◆ WORK INSTRUCTIONS
Extract every line of the material that contains the string "Mujer", matching case exactly.

◆ SUPPLIED RECORDS
----------

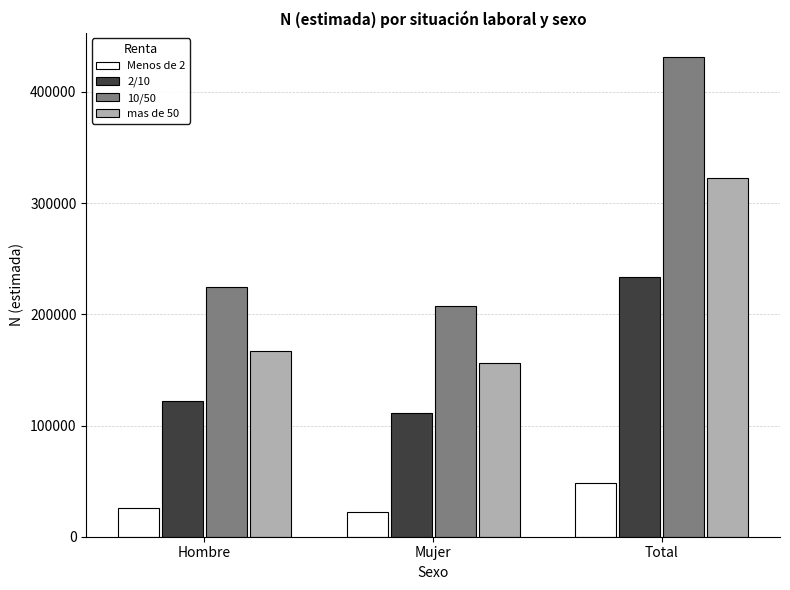

Reading left to right, extract all data points from this chart.

Menos de 2: Hombre=25574	Mujer=22527	Total=48101
2/10: Hombre=122502	Mujer=111180	Total=233682
10/50: Hombre=224359	Mujer=207247	Total=431606
mas de 50: Hombre=166673	Mujer=155997	Total=322670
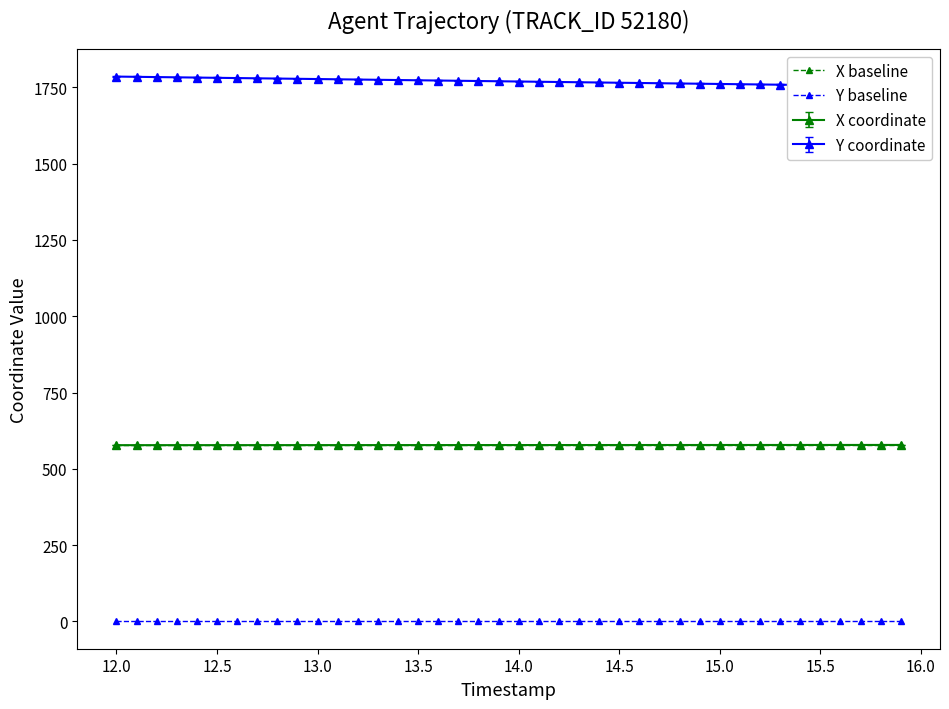

True or false: X baseline and Y baseline intersect in this chart.

False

----------

◆ WRITTEN ANSWER
Menos de 2: Hombre=25574	Mujer=22527	Total=48101
2/10: Hombre=122502	Mujer=111180	Total=233682
10/50: Hombre=224359	Mujer=207247	Total=431606
mas de 50: Hombre=166673	Mujer=155997	Total=322670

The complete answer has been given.